Milk’s “whiteness” is just one aspect of this mythology. Since its debut on this continent, the drink has been hailed by nutritionists as a “perfect food“—the sliced bread of the federal dietary guidelines. After milk was first fortified with Vitamin D in the 1930s, the federal government’s inaugural public-health nutrition campaign promoted it as a miracle cure, a rite of passage, and, later, a means to support the troops in World Wars I and II, as outlined in anthropologist Andrea Wiley’s book Re-Imagining Milk. (Drink your milk and your vitamins: American efficiency in action.)

In fact, the mechanisms supporting milk have not always been so wholesome. Many of the same organizations oversee the production and sale of dairy today as in 1915, when the country’s most powerful dairy lobbying group, the National Dairy Council, first partnered with the United States Department of Agriculture.
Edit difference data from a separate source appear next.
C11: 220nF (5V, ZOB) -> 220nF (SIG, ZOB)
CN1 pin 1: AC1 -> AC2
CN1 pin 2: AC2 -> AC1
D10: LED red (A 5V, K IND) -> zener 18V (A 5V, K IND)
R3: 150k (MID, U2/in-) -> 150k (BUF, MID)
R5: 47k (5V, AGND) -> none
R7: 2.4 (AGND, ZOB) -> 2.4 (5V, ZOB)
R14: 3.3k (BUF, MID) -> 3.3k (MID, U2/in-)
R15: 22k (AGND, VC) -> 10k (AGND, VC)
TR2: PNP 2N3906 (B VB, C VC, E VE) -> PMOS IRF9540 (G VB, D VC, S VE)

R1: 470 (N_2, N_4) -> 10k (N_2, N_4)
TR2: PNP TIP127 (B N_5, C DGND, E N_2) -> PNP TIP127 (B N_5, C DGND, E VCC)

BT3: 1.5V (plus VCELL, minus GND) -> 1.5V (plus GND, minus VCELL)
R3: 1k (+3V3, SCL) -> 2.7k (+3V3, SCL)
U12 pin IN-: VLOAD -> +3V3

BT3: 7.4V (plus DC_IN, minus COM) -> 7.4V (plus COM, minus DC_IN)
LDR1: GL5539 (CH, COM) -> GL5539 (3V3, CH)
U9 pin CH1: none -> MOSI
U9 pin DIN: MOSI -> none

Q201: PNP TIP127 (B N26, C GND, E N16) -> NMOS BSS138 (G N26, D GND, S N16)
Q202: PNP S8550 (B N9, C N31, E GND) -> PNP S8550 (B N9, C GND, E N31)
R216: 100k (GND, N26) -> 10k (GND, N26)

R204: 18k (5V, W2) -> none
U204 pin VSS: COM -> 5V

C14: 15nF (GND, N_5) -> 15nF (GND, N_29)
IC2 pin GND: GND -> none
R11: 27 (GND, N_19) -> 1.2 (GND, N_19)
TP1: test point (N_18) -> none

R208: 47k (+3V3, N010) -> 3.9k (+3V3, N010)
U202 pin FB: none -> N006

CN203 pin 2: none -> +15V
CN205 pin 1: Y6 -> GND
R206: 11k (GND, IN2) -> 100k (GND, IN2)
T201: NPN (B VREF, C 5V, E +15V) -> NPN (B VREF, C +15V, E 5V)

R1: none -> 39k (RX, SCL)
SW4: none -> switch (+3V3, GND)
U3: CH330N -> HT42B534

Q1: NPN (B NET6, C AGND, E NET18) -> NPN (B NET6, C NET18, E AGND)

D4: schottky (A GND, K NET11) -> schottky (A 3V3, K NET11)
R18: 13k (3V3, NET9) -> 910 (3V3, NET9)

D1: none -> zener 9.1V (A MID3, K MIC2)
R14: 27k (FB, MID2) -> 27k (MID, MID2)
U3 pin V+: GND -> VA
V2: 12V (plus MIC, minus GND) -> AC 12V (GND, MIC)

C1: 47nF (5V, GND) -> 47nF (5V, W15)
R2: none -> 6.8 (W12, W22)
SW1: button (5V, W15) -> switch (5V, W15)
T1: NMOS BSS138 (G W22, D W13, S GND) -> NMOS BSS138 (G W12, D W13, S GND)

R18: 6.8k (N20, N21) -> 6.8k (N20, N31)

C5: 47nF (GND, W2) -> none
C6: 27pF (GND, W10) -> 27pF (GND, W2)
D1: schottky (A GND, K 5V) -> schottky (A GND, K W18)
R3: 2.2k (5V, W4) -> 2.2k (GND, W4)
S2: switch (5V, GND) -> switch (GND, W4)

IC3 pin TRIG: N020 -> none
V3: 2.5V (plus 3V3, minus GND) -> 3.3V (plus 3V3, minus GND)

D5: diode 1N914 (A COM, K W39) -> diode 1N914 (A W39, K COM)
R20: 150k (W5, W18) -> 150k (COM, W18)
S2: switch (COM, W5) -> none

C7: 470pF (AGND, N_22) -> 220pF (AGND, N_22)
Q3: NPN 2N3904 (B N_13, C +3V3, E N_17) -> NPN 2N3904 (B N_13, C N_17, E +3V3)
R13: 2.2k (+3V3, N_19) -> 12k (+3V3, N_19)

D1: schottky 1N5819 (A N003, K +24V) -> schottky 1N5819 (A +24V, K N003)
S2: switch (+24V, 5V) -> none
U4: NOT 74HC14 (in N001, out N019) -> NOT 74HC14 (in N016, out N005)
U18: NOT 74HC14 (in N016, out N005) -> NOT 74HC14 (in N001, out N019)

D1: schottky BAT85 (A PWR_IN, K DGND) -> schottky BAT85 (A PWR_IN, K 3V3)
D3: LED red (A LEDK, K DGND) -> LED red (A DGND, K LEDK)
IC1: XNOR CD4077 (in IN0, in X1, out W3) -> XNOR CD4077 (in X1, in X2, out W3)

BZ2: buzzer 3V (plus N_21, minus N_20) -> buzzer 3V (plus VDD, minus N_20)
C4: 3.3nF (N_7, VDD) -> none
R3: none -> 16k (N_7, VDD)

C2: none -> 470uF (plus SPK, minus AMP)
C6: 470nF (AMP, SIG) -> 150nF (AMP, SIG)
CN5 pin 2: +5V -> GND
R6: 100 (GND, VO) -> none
Andrea Freeman, a law professor at the University of Hawaii who studies dairy’s connection to racial health disparities, argues that this relationship enables what she calls “food oppression”: federal policies that disproportionately harm low-income people and people of color. In the case of milk, these include employing former representatives of dairy corporations to lead USDA marketing efforts, passing legislation that embeds milk in federal food assistance programs and school lunches, and buying up agricultural surplus to keep dairy prices steady under the farm bill. The National School Lunch Act of 1946, for example, requires schools to offer fluid milk in order to receive federal reimbursement as “a measure of national security, to safeguard the health and well-being of the Nation’s children.”

The government also unloads its milk surplus through the Supplemental Nutrition Assistance Program, the Supplemental Nutrition Program for Women, Infants, and Children, and partnerships with fast food companies. Low-income black and brown people, who rely more on these programs, already face existing health disparities. By targeting them, USDA policies put them at increased risk for health problems like cancer and heart disease, Freeman says.

So when news emerged about white supremacy’s latest symbol, Freeman was not surprised. “If you said, ‘you like milk because you like your white privilege,’ they would laugh in your face,” she says. “But it’s nothing new. It’s 100 years old.” Online, however, this symbolism is still a recent development: After the stunt at the art museum, the milk memes spread to chat rooms and Twitter, where Richard Spencer’s bio once boasted that he was “very tolerant … lactose-tolerant.”

In these displays, Freeman sees a visible expression of institutionalized racism. “With milk, we have the USDA policy disproportionately affecting students of color, public school students, poor students, and that underlies and condones the white supremacist co-option of milk as a symbol of whiteness,” she says. “So it’s operating on all levels. Some of them are blatant and look ridiculous, but all they’re doing is reflecting the institutionalized reality.”

As the research on poverty and nutrition shows, many people have little control over their food consumption, due to a host of societal factors. Between the white supremacists championing milk and the activists forgoing it, the debate around milk remains, for some, a false choice.